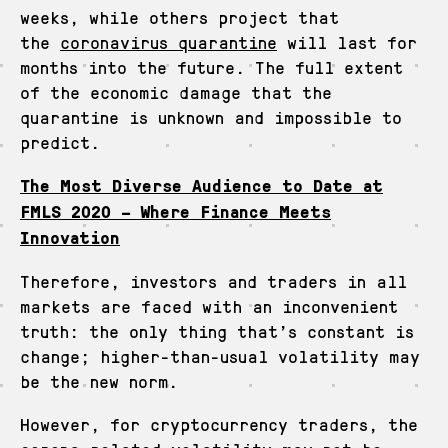
weeks, while others project that
the
coronavirus quarantine
will last for
months into the future. The full extent
of the economic damage that the
quarantine is unknown and impossible to
predict.
The Most Diverse Audience to Date at
FMLS 2020 – Where Finance Meets
Innovation
Therefore, investors and traders in all
markets are faced with an inconvenient
truth: the only thing that’s constant is
change; higher-than-usual volatility may
be the new norm.
However, for cryptocurrency traders, the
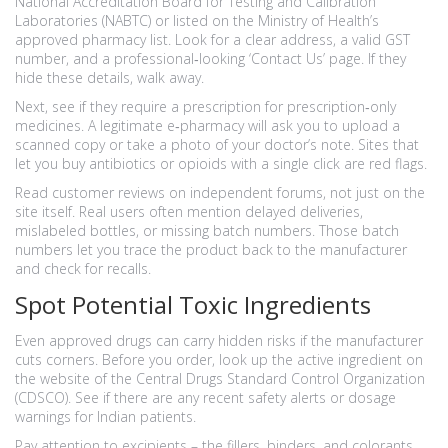
National Accreditation Board for Testing and Calibration
Laboratories (NABTC) or listed on the Ministry of Health’s
approved pharmacy list. Look for a clear address, a valid GST
number, and a professional‑looking ‘Contact Us’ page. If they
hide these details, walk away.
Next, see if they require a prescription for prescription‑only
medicines. A legitimate e‑pharmacy will ask you to upload a
scanned copy or take a photo of your doctor’s note. Sites that
let you buy antibiotics or opioids with a single click are red flags.
Read customer reviews on independent forums, not just on the
site itself. Real users often mention delayed deliveries,
mislabeled bottles, or missing batch numbers. Those batch
numbers let you trace the product back to the manufacturer
and check for recalls.
Spot Potential Toxic Ingredients
Even approved drugs can carry hidden risks if the manufacturer
cuts corners. Before you order, look up the active ingredient on
the website of the Central Drugs Standard Control Organization
(CDSCO). See if there are any recent safety alerts or dosage
warnings for Indian patients.
Pay attention to excipients – the fillers, binders, and colorants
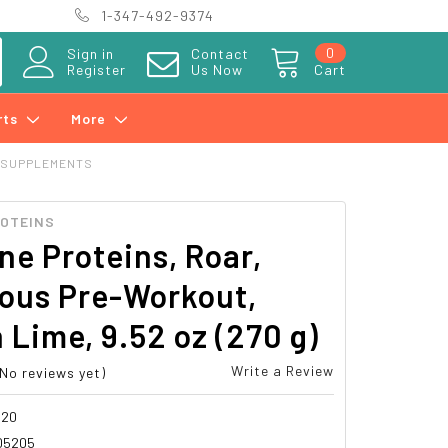
1-347-492-9374
0
Sign in
Contact
Register
Us Now
Cart
rts
More
 SUPPLEMENTS
ROTEINS
ne Proteins, Roar,
ious Pre-Workout,
Lime, 9.52 oz (270 g)
Write a Review
(No reviews yet)
520
05205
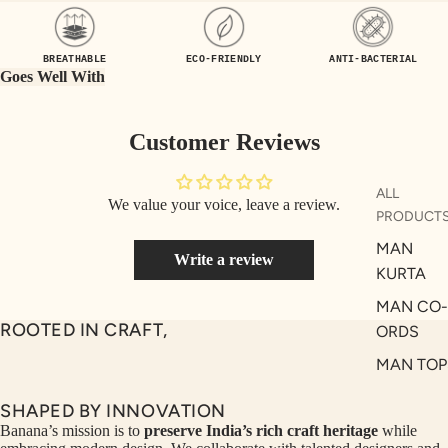
UEN
ST
CE
R
BREATHABLE
ECO-FRIENDLY
ANTI-BACTERIAL
ILLU
CL
Goes Well With
ME
VE
AUR
W
Customer Reviews
UM
KE
D
MA
ALL
We value your voice, leave a review.
RIN
M
PRODUCT
A
N
MAN
Write a review
C
PITC
KURTA
O
H
MAN CO-
E
TO
ROOTED IN CRAFT,
ORDS
GET
OL
MAN TOP
RIC
VE
& JACKE
H
A
SHAPED BY INNOVATION
MAN
EDIT
M
Banana’s mission is to
preserve India’s rich craft heritage
while
BOTTOM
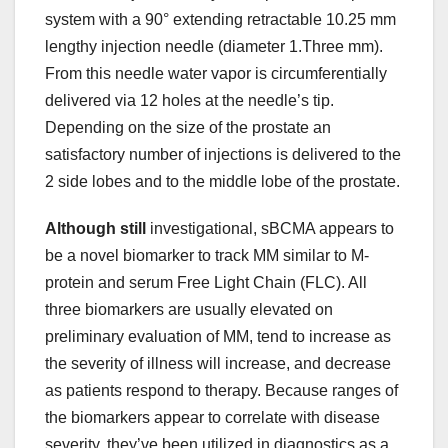
system with a 90° extending retractable 10.25 mm
lengthy injection needle (diameter 1.Three mm).
From this needle water vapor is circumferentially
delivered via 12 holes at the needle’s tip.
Depending on the size of the prostate an
satisfactory number of injections is delivered to the
2 side lobes and to the middle lobe of the prostate.
Although still
investigational, sBCMA appears to
be a novel biomarker to track MM similar to M-
protein and serum Free Light Chain (FLC). All
three biomarkers are usually elevated on
preliminary evaluation of MM, tend to increase as
the severity of illness will increase, and decrease
as patients respond to therapy. Because ranges of
the biomarkers appear to correlate with disease
severity, they’ve been utilized in diagnostics as a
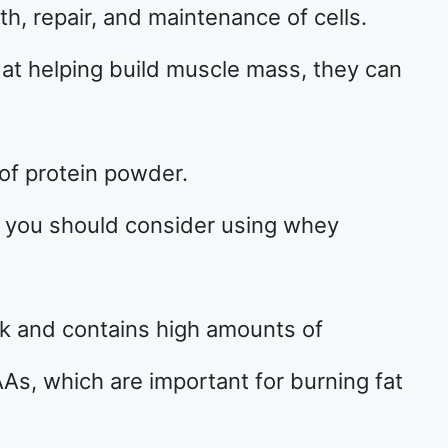
th, repair, and maintenance of cells.
 at helping build muscle mass, they can
 of protein powder.
t, you should consider using whey
lk and contains high amounts of
s, which are important for burning fat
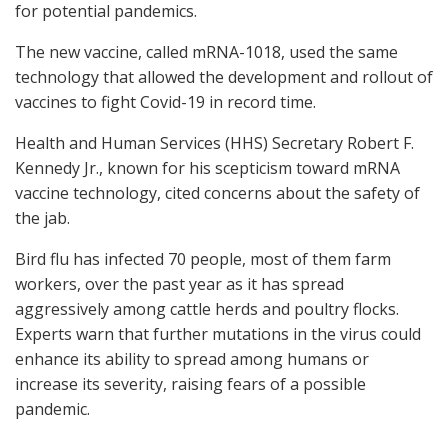
for potential pandemics.
The new vaccine, called mRNA-1018, used the same
technology that allowed the development and rollout of
vaccines to fight Covid-19 in record time.
Health and Human Services (HHS) Secretary Robert F.
Kennedy Jr., known for his scepticism toward mRNA
vaccine technology, cited concerns about the safety of
the jab.
Bird flu has infected 70 people, most of them farm
workers, over the past year as it has spread
aggressively among cattle herds and poultry flocks.
Experts warn that further mutations in the virus could
enhance its ability to spread among humans or
increase its severity, raising fears of a possible
pandemic.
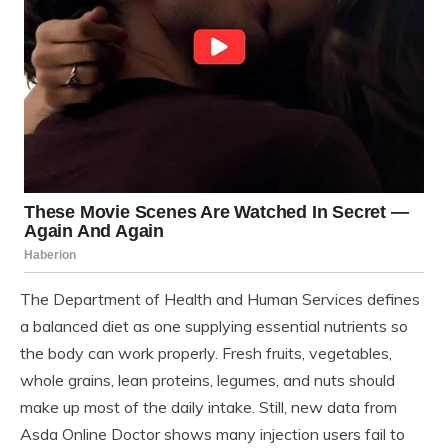
The Department of Health and Human Services defines
a balanced diet as one supplying essential nutrients so
the body can work properly. Fresh fruits, vegetables,
whole grains, lean proteins, legumes, and nuts should
make up most of the daily intake. Still, new data from
Asda Online Doctor shows many injection users fail to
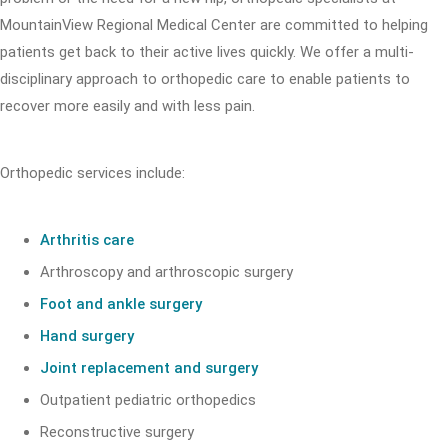
MountainView Regional Medical Center are committed to helping
patients get back to their active lives quickly. We offer a multi-
disciplinary approach to orthopedic care to enable patients to
recover more easily and with less pain.
Orthopedic services include:
Arthritis care
Arthroscopy and arthroscopic surgery
Foot and ankle surgery
Hand surgery
Joint replacement and surgery
Outpatient pediatric orthopedics
Reconstructive surgery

> WORK ITEM: Pull each line that includes the word "safety" out of the material above.

> EXERCISE SOLUTION:
(CDSCO). See if there are any recent safety alerts or dosage
vaccine technology, cited concerns about the safety of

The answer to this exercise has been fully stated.